Nance’s 2019 tome, “The Soil Keepers,” makes plain, in her preface, our path forward: “To the entire menagerie of animal, fungal, and plant beings, both the seen and unseen, thank you for your unflinching love and core teachings. I am forever your student.”
All life is one. Life calls to us. We are wise to heed her call.
Credit where credit is due, Elena’s photographs appear here.

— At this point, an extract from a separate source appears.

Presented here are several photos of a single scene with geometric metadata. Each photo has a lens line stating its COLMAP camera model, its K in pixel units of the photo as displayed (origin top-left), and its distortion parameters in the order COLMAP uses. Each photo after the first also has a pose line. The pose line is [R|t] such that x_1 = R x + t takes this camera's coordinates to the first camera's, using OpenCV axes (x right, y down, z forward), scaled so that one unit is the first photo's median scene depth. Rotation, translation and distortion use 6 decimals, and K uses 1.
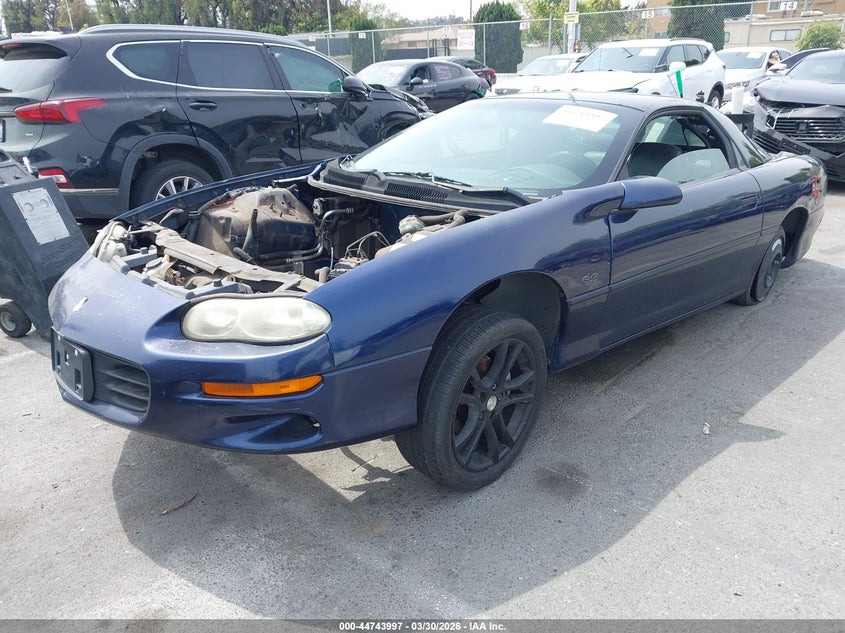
lens RADIAL K [[664.8, 0, 422.5], [0, 664.8, 316.5], [0, 0, 1]] dist [0.006726, -0.003358]
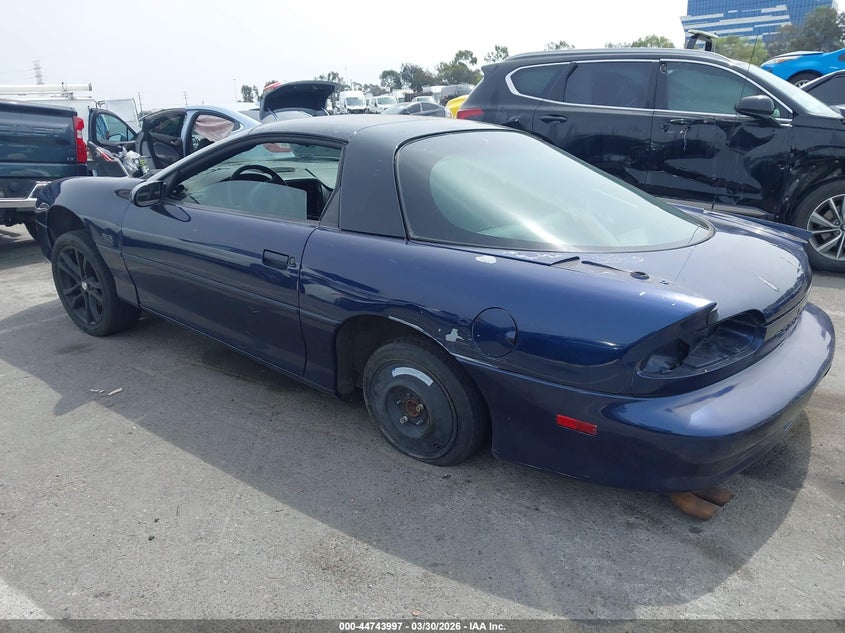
lens RADIAL K [[664.8, 0, 422.5], [0, 664.8, 316.5], [0, 0, 1]] dist [0.006726, -0.003358]
pose [[0.111603, 0.333362, -0.936170, 0.807895], [-0.333970, 0.899844, 0.280613, -0.255760], [0.935953, 0.281336, 0.211758, 0.640041]]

Recently we drove north to nowhere, Cold Brook Road in Southern Aroostook County, Maine. Between 1793 and 1815 Northern Maine was a major producer of wheat, known as “the breadbasket of New England.” In the 1940s and 1950s Aroostook County was the top producer of potatoes in America. Big skies, open vistas, quiet abounds there. Our friend Kirk, a Master Electrician, Master Cabinetmaker, Builder and Humble Farmer welcomed us to his 157 acre-farm in Amish country.